Richmond's squirrel (Sciurus richmondi) is a poorly known tree squirrel in the genus Sciurus endemic to Nicaragua, which is likely a synonym of the red-tailed squirrel (Sciurus granatensis). It is locally known as the ardilla del rama.

==Taxonomy==
It was first described in 1898 by Nelson based on a series of specimens collected in 1892. Specimens were collected again in 1908 and 1910 by Joel Asaph Allen. No more specimens were then collected until 53 were taken in the 1960s.

==Description==
Very similar to the Sciurus granatensis ssp. hoffmanni, but smaller in size, coloured less brightly, and with lighter coloured hairs on the tail. It has a brown back and tail, the tail streaked with tawny yellowish hairs, and an orange abdomen.

Females have noticeably wider cheekbones than the males, but are otherwise morphologically identical (aside from the obvious).

==Distribution==
Endemic to Nicaragua. It has mostly been collected in the lowlands on the Atlantic coast, from the border of Costa Rica to Honduras. It is thought to be absent from the Pacific coast, although specimens have been collected near there at the Toro rapids on the Río San Juan near Lake Nicaragua.

==Habitat==
Its habitat is tropical and subtropical dry broadleaf forests.
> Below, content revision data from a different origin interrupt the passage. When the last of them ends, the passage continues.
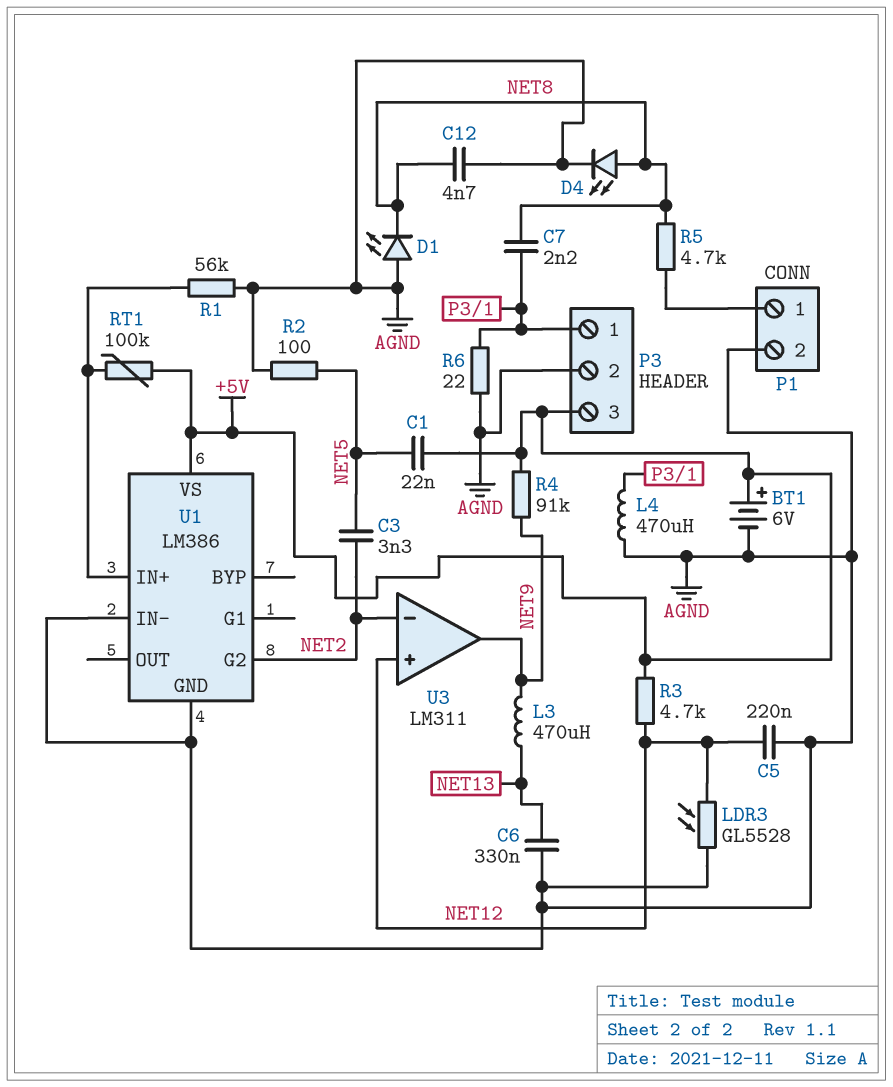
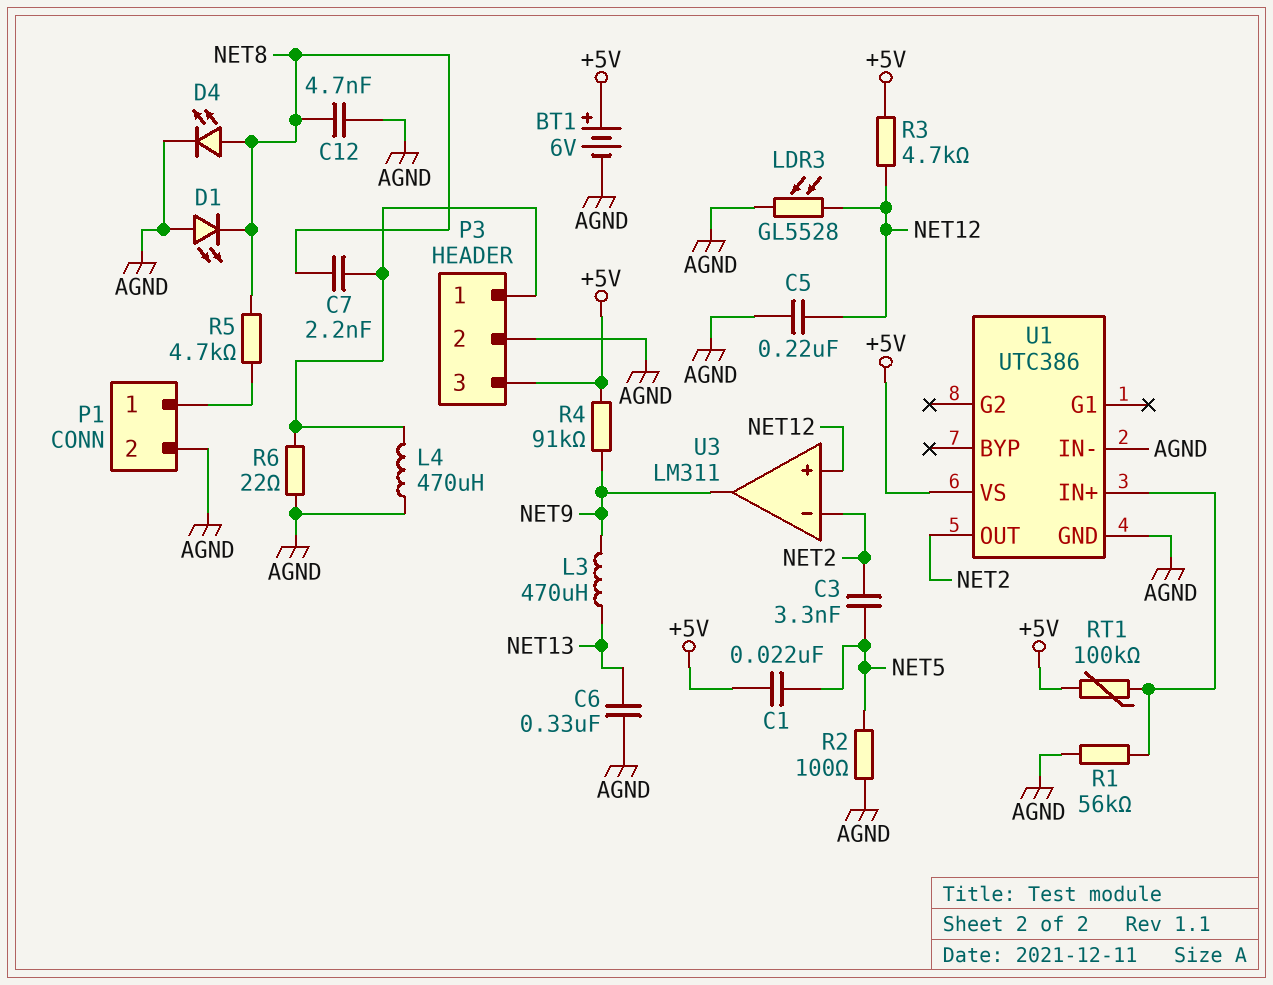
U1: LM386 -> UTC386
U1 pin G2: NET2 -> none
U1 pin OUT: none -> NET2

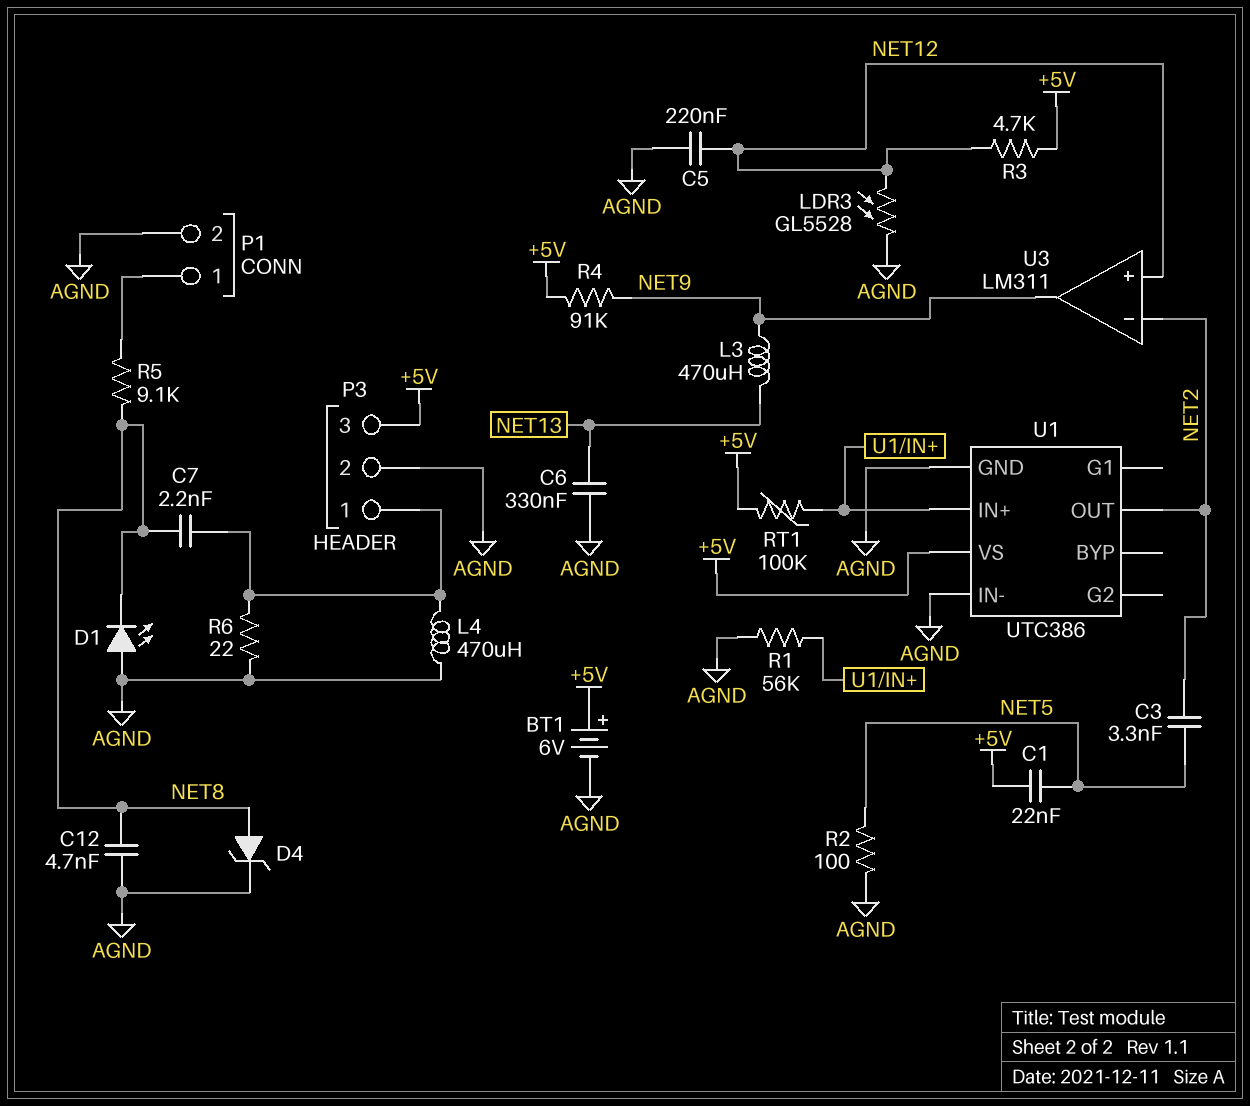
D4: LED (A NET8, K AGND) -> zener (A NET8, K AGND)
R5: 4.7k (NET8, P1/1) -> 9.1k (NET8, P1/1)

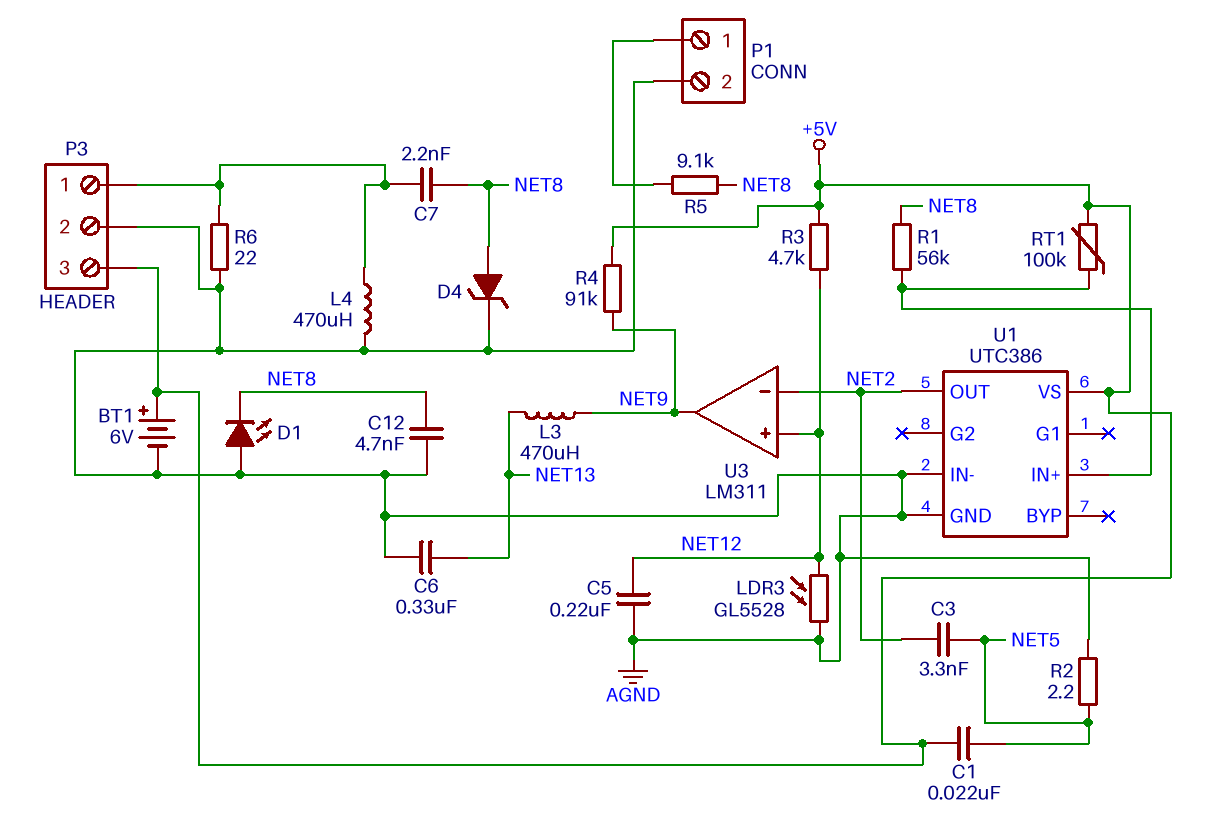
R1: 56k (AGND, U1/IN+) -> 56k (NET8, U1/IN+)
R2: 100 (AGND, NET5) -> 2.2 (AGND, NET5)

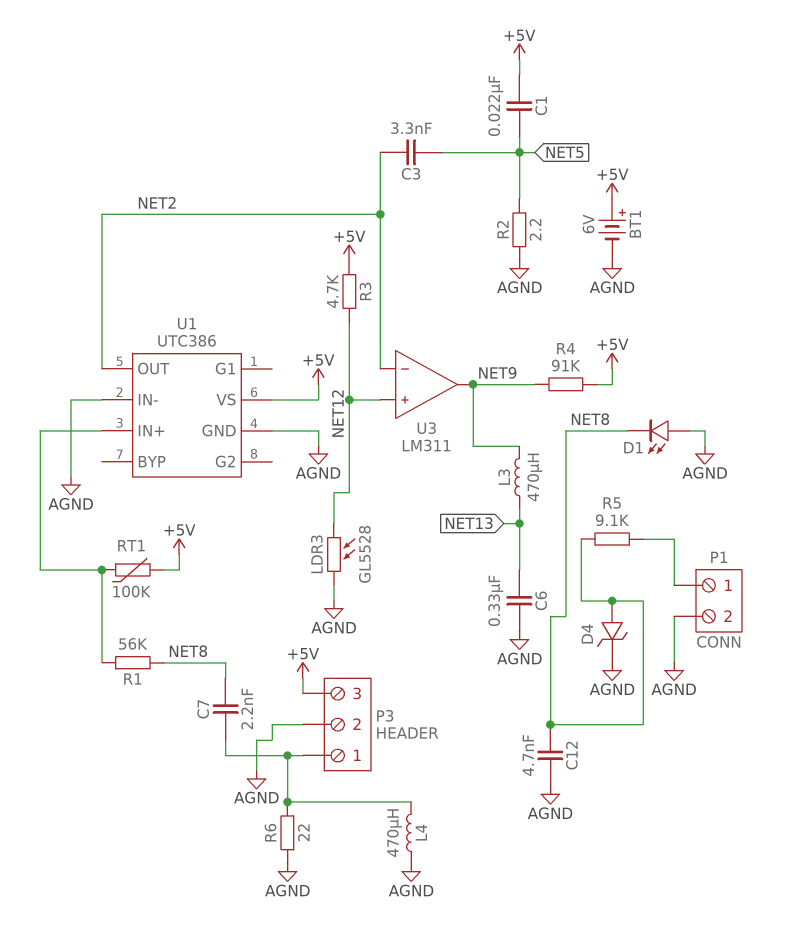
C5: 220nF (AGND, NET12) -> none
It has been collected in trees along streams in pastures, cacao plantations, and
secondary woodlands in the 1960s, and possibly old growth forests in the 1890s. It occurs from lowlands to about 1,000m.

==Behaviour==
It is diurnal and probably solitary. It forages on the ground and in the understory and is seldom seen in the canopy, more often on the trunk and lower branches according to Jones Jr. & Genoways in 1971. The breeding season is long, from at least February to September, and litters of mostly three, sometimes two, young were reported by Jones Jr. & Genoways based on six gravid females. Jones Jr. & Genoways reported that it may moult twice a year.

==Similar Species==
It is closely related to the Sciurus granatensis ssp. hoffmanni which replaces it just across the border with Costa Rica. Genetic studies indicate is likely conspecific with S. granatensis, which has been suspected by most workers on it since it was first named (i.e. Nelson, Allen, Jones Jr. & Genoways, Koprowski & Roth).
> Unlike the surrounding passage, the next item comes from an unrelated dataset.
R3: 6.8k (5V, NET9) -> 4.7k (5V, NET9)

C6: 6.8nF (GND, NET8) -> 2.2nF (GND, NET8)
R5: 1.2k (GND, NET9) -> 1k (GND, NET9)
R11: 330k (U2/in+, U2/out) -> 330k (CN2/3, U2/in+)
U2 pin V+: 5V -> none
Deppe's squirrel (Sciurus deppei) occurs sympatrically with it throughout its range, although at higher elevations, and is also similarly sized and coloured, and similar in behaviour.

==Uses==
It is sometimes hunted for food in Nicaragua.

==Conservation==
Jones Jr. & Genoways in 1971 and Reid in 1997 thought the animal probably rare. Baillie considered the species to be 'Lower Risk/near threatened' for the IUCN red list in 1996. In the latest assessment for the IUCN in 2008 the taxon was given a 'Near Threatened' status as it was thought to have a known extent of occurrence of close to 20,000 km2, and the assessors thought it was possible the population was in decline, likely based on anecdotes from the 1970s. The IUCN stated in 2008 that deforestation is a major threat to this species, likely echoing Jones Jr. & Genoways in 1971.